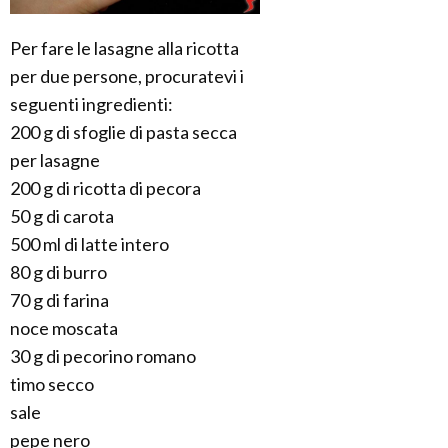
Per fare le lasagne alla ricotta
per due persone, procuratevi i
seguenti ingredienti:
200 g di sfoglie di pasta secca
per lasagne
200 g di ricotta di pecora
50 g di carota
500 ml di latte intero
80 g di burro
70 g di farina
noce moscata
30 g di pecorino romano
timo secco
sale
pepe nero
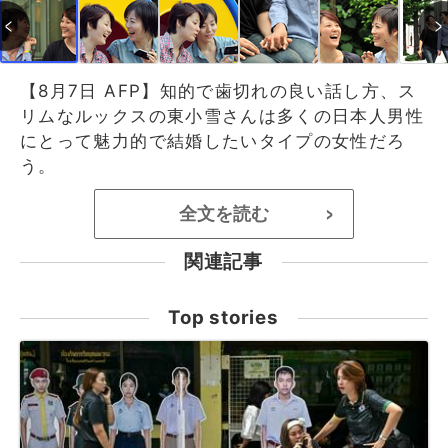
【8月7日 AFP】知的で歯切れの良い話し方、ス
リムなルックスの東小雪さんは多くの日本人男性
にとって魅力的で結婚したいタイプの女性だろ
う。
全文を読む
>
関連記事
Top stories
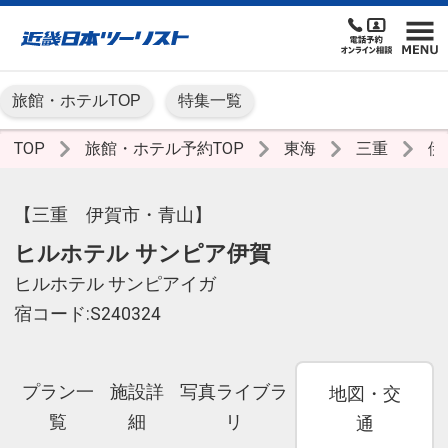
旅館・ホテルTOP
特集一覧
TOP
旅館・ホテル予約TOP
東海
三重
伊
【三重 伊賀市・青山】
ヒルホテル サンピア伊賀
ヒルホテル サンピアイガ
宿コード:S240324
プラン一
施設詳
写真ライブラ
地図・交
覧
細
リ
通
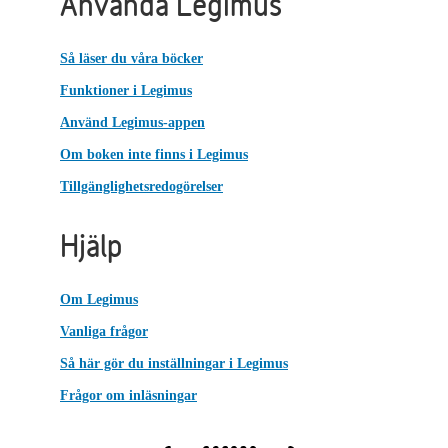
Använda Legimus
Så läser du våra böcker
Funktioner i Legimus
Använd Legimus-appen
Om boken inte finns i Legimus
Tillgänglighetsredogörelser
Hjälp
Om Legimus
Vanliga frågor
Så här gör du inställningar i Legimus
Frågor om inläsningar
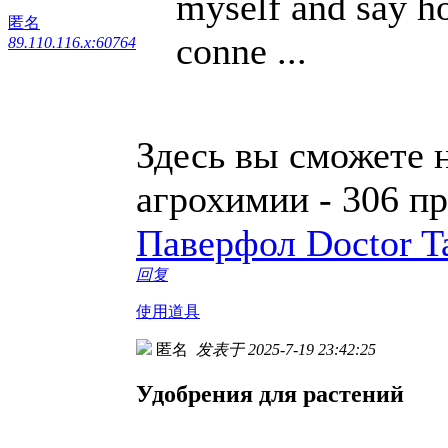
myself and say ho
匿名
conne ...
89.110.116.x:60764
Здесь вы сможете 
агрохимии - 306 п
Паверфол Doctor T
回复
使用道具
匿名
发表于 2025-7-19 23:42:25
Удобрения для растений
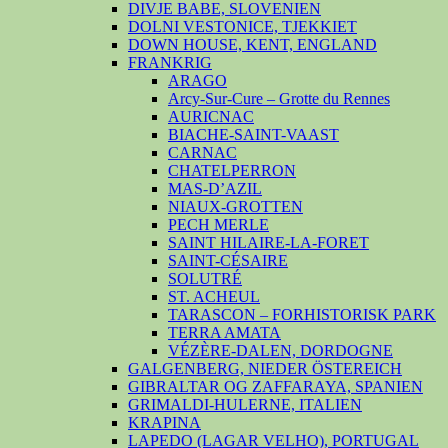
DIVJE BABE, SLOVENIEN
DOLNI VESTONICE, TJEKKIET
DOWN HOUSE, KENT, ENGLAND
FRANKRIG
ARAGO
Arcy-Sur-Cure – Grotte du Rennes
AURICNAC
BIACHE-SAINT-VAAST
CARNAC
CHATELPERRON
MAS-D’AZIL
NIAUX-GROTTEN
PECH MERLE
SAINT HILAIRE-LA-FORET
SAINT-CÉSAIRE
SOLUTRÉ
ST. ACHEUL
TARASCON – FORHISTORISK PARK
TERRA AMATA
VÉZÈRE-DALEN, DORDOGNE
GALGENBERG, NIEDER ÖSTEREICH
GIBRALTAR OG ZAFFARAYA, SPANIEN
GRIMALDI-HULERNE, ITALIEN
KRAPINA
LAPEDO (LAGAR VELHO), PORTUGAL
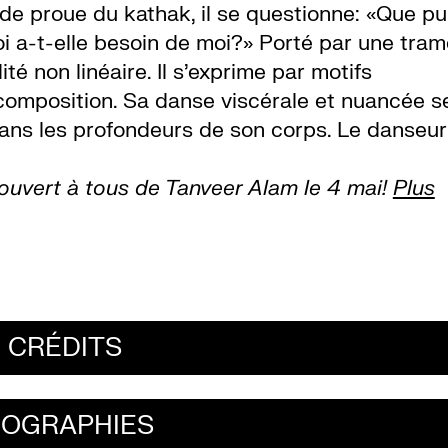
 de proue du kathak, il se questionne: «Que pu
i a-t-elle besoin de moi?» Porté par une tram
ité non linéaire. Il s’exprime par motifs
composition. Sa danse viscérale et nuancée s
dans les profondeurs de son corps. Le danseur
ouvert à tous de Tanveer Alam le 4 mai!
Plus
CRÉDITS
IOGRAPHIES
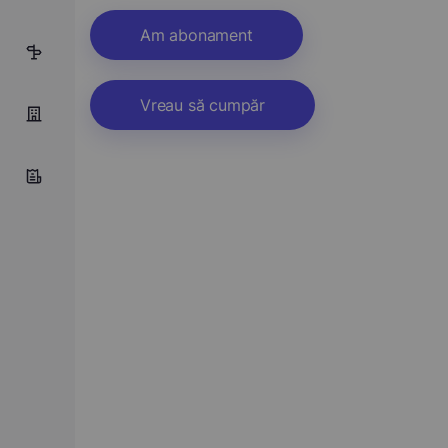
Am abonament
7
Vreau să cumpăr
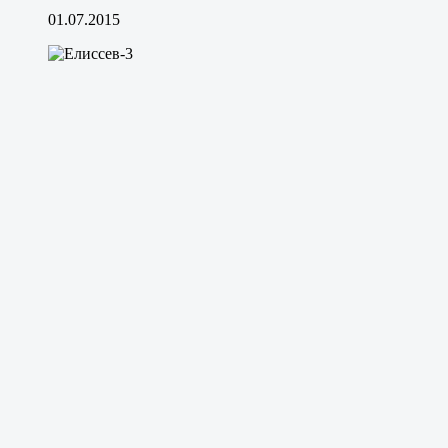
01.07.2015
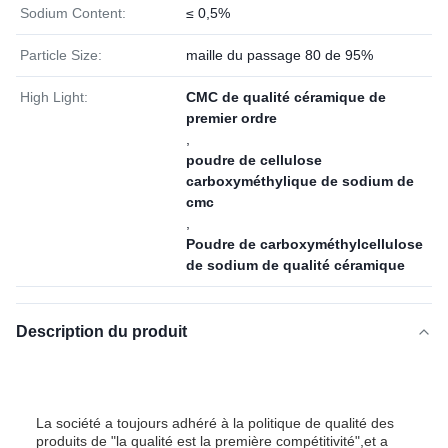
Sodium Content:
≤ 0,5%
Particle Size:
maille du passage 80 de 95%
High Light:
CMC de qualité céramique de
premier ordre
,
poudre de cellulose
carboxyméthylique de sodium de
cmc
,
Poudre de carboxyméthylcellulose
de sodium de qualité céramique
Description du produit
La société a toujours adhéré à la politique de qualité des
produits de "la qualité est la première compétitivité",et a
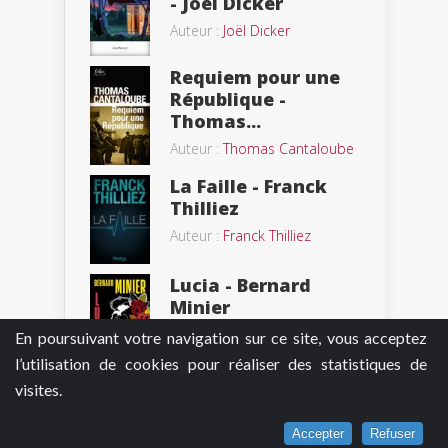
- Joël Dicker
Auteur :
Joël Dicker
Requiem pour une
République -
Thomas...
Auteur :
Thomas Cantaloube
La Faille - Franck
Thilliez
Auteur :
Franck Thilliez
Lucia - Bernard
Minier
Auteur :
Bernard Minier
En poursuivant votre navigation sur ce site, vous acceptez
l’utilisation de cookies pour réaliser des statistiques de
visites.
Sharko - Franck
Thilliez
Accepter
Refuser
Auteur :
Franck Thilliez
=-=-=-=-=
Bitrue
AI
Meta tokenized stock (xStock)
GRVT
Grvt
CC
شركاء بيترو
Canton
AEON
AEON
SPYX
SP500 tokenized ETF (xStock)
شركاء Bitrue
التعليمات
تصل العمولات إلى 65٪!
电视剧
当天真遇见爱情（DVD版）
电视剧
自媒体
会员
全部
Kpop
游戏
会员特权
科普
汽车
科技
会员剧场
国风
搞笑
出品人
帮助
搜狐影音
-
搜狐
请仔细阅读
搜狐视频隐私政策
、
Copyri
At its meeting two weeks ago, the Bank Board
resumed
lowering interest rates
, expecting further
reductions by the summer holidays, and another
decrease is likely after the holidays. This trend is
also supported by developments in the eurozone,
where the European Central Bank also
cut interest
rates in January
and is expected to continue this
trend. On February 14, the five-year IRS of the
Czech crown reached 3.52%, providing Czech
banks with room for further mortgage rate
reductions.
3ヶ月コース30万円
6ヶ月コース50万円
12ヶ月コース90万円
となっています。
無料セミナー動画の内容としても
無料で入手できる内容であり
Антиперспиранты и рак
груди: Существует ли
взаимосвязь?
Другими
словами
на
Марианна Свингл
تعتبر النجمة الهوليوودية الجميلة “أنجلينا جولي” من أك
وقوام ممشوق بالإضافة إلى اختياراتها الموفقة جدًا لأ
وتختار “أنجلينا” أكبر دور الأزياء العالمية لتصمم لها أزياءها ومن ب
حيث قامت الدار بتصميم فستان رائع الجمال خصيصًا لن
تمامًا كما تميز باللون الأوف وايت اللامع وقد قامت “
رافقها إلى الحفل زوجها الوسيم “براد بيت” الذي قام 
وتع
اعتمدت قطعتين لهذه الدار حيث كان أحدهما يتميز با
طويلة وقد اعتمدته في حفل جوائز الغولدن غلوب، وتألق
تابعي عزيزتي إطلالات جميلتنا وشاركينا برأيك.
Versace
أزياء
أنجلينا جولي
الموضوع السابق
=-=-=-=-=
* [WHAT YOU HAVE TO DO]
Please reproduce, exactly as they appear above, the lines from the line containing "de proue du" up to and including the line containing "dans les profondeurs de son corps. Le danseur".

* [EXPECTED ANSWER]
 de proue du kathak, il se questionne: «Que pu
i a-t-elle besoin de moi?» Porté par une tram
ité non linéaire. Il s’exprime par motifs
composition. Sa danse viscérale et nuancée s
dans les profondeurs de son corps. Le danseur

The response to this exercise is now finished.